Que hora é esta?!?
O Jaquim, da minha terra,
confessou-me andar um pouco sem saber das horas. Mais do que isso, lamentava-se
ele, entre um trago de cachaça e um cofiar das barbas argênteas:
Ilustração de Danielle-Mae (Obrigado) |
E lá me contou ele, com os cantos
da boca para baixo e os sobrolhos enrugados como
papel que se lança ao lixo:
- Primeiro vieram uns, lá das
vacinas do vírus da Covid, dizer que a eficácia da sua poção mágica era de 90%.

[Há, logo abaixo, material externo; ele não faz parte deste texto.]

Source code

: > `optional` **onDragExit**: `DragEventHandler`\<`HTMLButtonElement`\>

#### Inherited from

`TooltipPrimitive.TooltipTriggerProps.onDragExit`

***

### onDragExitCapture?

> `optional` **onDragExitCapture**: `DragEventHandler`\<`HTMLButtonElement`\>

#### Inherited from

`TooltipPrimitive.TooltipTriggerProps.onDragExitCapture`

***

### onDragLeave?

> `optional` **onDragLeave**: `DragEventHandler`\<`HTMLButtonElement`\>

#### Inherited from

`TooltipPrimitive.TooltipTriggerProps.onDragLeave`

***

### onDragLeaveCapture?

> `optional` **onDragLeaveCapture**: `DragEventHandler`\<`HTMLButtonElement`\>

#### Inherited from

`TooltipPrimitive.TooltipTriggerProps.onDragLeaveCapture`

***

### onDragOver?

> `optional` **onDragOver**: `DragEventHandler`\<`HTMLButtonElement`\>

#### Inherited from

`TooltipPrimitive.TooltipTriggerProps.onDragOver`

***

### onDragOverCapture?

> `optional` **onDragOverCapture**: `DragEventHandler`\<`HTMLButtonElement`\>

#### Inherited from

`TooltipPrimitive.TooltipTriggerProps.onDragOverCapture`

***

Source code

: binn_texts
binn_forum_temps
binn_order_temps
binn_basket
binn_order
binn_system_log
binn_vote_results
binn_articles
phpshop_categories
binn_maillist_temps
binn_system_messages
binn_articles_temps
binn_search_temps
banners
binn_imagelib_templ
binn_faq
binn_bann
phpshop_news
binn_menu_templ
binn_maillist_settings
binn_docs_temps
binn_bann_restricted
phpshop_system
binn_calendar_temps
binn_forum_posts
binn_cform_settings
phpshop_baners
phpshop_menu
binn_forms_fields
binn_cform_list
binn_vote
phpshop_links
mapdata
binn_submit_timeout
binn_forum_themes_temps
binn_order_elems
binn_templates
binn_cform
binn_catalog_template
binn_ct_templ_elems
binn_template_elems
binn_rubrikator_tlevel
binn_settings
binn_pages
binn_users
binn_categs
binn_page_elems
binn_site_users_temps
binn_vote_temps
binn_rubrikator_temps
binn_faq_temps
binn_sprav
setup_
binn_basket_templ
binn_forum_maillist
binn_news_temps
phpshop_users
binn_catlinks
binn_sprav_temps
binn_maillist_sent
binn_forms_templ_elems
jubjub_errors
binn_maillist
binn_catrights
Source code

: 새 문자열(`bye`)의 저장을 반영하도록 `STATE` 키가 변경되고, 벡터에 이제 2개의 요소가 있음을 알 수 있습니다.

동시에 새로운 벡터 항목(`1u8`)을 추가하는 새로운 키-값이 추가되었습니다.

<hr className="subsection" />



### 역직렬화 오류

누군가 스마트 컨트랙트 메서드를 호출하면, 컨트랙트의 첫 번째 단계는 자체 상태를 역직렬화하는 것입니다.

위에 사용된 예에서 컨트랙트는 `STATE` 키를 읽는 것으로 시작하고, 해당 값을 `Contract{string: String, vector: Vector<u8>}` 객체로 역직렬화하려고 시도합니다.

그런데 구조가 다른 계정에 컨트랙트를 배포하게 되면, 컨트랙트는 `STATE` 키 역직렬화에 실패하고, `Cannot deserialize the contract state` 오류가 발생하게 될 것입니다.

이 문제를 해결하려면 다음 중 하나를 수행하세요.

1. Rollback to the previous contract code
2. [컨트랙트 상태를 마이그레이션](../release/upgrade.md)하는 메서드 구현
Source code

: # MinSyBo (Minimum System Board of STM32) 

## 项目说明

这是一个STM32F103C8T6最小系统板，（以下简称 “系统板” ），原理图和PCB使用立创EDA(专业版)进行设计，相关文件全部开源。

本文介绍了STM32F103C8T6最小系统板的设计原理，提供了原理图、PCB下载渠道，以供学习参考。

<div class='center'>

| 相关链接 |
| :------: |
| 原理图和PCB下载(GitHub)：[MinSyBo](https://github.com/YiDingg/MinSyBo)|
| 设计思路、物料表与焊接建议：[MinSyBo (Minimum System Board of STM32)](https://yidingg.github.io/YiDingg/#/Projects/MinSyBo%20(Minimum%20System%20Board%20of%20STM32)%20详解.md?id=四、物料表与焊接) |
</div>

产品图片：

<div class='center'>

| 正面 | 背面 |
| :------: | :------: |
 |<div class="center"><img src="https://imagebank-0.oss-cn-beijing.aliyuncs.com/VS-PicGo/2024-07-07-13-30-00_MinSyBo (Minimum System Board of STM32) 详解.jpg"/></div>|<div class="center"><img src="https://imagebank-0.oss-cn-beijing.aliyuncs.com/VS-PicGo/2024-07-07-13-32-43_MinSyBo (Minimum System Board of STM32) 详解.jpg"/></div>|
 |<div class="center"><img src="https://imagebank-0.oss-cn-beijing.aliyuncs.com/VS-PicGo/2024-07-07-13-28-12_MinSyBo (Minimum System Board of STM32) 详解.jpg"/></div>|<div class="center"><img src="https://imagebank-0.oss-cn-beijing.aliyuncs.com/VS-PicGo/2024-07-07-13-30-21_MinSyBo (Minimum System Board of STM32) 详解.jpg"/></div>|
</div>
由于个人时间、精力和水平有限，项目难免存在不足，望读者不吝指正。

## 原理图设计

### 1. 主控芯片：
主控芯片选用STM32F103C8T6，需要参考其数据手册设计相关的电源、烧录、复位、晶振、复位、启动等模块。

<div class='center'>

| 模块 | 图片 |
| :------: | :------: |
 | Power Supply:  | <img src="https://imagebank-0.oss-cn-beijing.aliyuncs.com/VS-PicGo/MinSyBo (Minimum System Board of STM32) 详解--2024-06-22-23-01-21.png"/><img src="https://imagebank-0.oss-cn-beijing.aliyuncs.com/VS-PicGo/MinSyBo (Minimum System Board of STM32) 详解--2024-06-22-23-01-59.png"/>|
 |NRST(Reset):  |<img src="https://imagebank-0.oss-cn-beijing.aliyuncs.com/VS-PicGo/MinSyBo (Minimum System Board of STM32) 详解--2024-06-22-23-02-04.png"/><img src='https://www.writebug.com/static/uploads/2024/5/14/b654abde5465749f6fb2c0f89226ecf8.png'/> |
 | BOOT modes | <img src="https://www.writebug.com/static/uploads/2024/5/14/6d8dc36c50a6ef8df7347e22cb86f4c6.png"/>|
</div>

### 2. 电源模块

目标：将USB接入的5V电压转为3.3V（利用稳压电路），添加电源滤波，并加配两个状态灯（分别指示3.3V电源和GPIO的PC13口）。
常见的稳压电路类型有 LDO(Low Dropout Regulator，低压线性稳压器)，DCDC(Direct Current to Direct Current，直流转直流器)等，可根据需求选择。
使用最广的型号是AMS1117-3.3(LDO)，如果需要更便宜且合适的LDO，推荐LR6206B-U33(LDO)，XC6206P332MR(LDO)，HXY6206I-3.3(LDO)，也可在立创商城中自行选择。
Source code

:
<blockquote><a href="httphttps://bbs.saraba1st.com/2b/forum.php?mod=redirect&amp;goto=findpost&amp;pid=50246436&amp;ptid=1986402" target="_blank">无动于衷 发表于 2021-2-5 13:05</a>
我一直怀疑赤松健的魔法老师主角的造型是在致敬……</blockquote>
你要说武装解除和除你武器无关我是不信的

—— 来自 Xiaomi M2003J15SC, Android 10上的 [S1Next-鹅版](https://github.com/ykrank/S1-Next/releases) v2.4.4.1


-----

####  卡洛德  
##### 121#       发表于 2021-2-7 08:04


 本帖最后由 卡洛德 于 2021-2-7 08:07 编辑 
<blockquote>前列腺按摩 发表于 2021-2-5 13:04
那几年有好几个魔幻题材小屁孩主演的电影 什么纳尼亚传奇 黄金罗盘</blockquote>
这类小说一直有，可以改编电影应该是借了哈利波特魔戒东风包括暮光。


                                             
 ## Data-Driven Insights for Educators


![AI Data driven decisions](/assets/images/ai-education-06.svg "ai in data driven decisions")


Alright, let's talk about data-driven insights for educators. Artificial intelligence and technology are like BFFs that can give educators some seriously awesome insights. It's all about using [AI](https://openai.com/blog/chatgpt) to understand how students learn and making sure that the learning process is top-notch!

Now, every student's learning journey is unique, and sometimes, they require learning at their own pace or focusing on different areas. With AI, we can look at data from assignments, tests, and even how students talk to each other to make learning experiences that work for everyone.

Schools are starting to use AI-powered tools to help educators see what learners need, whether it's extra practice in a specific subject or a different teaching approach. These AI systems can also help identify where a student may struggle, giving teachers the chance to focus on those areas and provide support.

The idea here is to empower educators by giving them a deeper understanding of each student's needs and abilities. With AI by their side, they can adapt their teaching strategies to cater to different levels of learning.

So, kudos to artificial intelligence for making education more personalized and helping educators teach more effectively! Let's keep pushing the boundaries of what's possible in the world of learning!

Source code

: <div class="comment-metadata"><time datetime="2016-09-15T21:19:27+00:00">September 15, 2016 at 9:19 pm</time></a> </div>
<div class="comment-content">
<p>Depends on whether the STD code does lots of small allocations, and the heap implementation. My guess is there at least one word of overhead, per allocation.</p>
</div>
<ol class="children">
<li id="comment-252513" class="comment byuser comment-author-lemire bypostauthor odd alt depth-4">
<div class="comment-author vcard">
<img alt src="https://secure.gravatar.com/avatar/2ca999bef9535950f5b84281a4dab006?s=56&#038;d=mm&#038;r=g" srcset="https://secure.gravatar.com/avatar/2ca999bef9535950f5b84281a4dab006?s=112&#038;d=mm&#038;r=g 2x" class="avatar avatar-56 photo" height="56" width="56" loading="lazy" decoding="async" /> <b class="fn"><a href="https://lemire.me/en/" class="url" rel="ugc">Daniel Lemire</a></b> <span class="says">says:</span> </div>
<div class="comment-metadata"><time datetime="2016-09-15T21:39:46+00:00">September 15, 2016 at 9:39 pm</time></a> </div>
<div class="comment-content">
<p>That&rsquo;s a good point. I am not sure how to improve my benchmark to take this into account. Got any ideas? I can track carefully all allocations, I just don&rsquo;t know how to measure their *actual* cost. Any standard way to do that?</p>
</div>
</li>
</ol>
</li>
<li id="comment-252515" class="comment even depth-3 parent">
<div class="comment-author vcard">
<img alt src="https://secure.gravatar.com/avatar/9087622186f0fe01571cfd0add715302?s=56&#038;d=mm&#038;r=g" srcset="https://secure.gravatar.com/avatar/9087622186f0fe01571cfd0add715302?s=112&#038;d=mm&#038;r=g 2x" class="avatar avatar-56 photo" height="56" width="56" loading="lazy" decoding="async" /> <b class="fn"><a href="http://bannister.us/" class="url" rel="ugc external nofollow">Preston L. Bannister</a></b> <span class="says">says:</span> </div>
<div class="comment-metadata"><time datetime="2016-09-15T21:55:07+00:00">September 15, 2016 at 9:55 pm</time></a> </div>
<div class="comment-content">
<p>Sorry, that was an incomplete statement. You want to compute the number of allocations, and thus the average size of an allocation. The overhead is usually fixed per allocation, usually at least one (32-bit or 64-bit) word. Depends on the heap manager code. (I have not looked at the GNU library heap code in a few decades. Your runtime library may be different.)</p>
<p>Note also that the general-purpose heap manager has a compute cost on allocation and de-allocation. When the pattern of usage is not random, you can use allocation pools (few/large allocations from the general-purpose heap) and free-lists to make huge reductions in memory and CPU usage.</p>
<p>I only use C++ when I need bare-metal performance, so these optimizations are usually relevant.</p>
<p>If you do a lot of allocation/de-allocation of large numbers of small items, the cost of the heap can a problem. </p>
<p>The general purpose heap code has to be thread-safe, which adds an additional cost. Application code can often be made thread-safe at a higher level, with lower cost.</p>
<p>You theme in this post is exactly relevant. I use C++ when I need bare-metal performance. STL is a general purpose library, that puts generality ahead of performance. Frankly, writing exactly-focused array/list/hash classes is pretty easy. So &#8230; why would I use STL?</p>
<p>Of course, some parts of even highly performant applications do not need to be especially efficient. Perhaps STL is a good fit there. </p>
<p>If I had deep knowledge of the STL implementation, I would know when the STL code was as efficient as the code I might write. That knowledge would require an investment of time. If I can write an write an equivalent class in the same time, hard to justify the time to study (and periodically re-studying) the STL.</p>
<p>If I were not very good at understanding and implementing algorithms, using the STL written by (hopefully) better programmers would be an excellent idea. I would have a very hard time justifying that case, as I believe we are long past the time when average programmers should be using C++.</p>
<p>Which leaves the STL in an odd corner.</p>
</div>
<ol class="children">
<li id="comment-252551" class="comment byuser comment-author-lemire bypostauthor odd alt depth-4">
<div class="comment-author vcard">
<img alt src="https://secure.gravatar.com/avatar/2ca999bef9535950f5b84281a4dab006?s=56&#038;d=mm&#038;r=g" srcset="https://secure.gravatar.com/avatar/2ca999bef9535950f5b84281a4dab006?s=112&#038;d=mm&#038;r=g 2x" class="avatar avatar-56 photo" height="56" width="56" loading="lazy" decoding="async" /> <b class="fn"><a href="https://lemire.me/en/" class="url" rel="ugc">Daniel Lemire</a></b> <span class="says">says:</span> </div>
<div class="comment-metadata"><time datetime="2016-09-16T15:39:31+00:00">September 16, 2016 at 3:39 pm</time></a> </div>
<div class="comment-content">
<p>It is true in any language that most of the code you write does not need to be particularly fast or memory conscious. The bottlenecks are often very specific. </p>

Depois, vieram outros e logo se apressaram a dizer que a deles era melhor, e
mais isto, e mais aquilo, e que chegava aos 95%.
- E isso não são boas notícias
Jaquim? – Perguntei-lhe eu encavacado.
- Talvez, se isso não tivesse
feito com que os primeiros emendassem a mão, para dizerem que a sua vacina
também preveniria 95% das infecções. Assim, como quem tira um gato de dentro de
uma cartola. Sim, que já se vê que aqui anda gato escondido com o rabo de fora.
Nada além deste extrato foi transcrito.